Although the mistake was readily apparent to Davidson before he even left the courthouse, he compounded the error by failing to immediately alert the court to his mistake. Instead, he returned to his office and angrily advised his secretary not to file the documents. Nevertheless, they were filed by someone on his staff seven days later.

Davidson became aware of the unintended filing sometime in March 1982. Incredibly, he still took no action to bring the error to the court’s attention. He claims that he contacted trustee Bob Tyler about the mistake in an effort to reopen the estate. The grievance commission and this court, however, find the credible evidence to be that Davidson contacted neither Tyler nor the court until after he had been served with an order to appear and show cause in June 1982.

In summary, the record is uncontrovert-ed that Davidson filed a final report with the probate court that totally failed to comply with the statutory requirements for a final report in an estate. Such negligent handling of a client’s affairs clearly violates EC6-1, EC6-4 and DR6-101(A)(2) and (3). By failing to immediately notify the court of his negligence and therefore allowing the inaccurate documents to remain on file, Davidson not only misrepresented the true facts regarding the estate but engaged in conduct prejudicial to the administration of justice and that adversely reflects on his fitness to practice law, all in violation of DR1-102(A)(4), (5) and (6).

Davidson argues that his conduct was not unethical, just negligent. However, in Committee on Professional Ethics & Conduct v. Hurd, 325 N.W.2d 386, 390 (Iowa 1982) and again more recently in Committee on Professional Ethics & Conduct v. McGrevey, 395 N.W.2d 894, 896 (Iowa 1986) we held that an order signed by the district court is no longer a private paper and an attorney has an obligation to disclose to the court any inaccuracies which it may contain.

12. Failure to turn over to the successor executor all estate property.

By court order dated July 9, 1982, Davidson was removed as executor and ordered to turn over to the successor executor all estate property in his control in accordance with section 633.70 and Iowa Rule of Probate Procedure 1.

Iowa Rule of Probate Procedure 1, which implements section 633.70 of the probate code provides that “[T]he fiduciary so removed shall turn over all personal property, money or securities to or for his successor at the clerk’s office within five days after such order is filed.”

The record made before the commission reveals that jewelry, a small amount of money and an abstract were not delivered to the successor executor until June 1984, nearly two years after the turnover order. The commission found that other minor items of personalty, including another abstract, were not delivered until June 1986.

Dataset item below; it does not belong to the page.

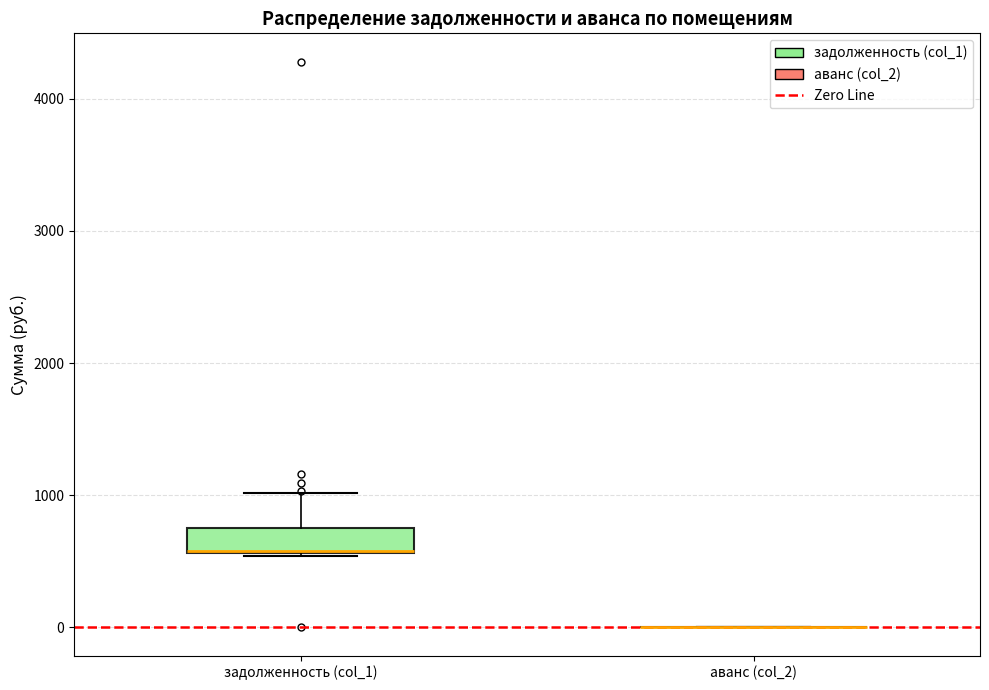

Reading left to right, read every box against the y-axis: the position of its median line, the range the box covers, and the ends of its whiskers. The values are not printed on the chart, so give them approximately, as read against the axis.

задолженность (col_1): median 600, box 600 to 700, whiskers 500 to 1000
аванс (col_2): box collapsed to a line at 0, whiskers 0 to 0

Davidson’s failure to comply with the court’s order and the foregoing statutory requirements breached EC1-5 and DR9-102(B)(4).

Conclusion.

The integrity of our system depends upon the unquestioned honesty of attorneys dealing with judges. The record in this case clearly reveals that Richard G. Davidson, however heedless or unintentional his actions may have been, breached that trust.

We have reviewed our recent decisions involving one or more of the ethical violations substantiated here to determine the severity of the sanction to be imposed. McGrevey, 395 N.W.2d 896; Professional Ethics & Conduct v. Hurd, 375 N.W.2d 239 (Iowa 1985); Steensland, 376 N.W.2d 615; Committee on Professional Ethics & Conduct v. Coddington, 360 N.W.2d 823 (Iowa 1985); Zimmerman, 354 N.W.2d 235; Hurd, 325 N.W.2d 386. We conclude that Davidson’s numerous violations, taken together, warrant a two year suspension.

We order that Davidson’s license to practice law in the courts of this state, as that term is defined in Iowa Supreme Court Rule 118.12, be suspended indefinitely with no possibility of reinstatement for two years from the date of filing this opinion. Upon application for reinstatement the respondent must prove he has not practiced law during the suspension period and has otherwise complied with those restrictions which our rules place upon suspended attorneys.

LICENSE SUSPENDED.

All Justices concur except REYNOLDSON, C.J., and LARSON, J., who take no part.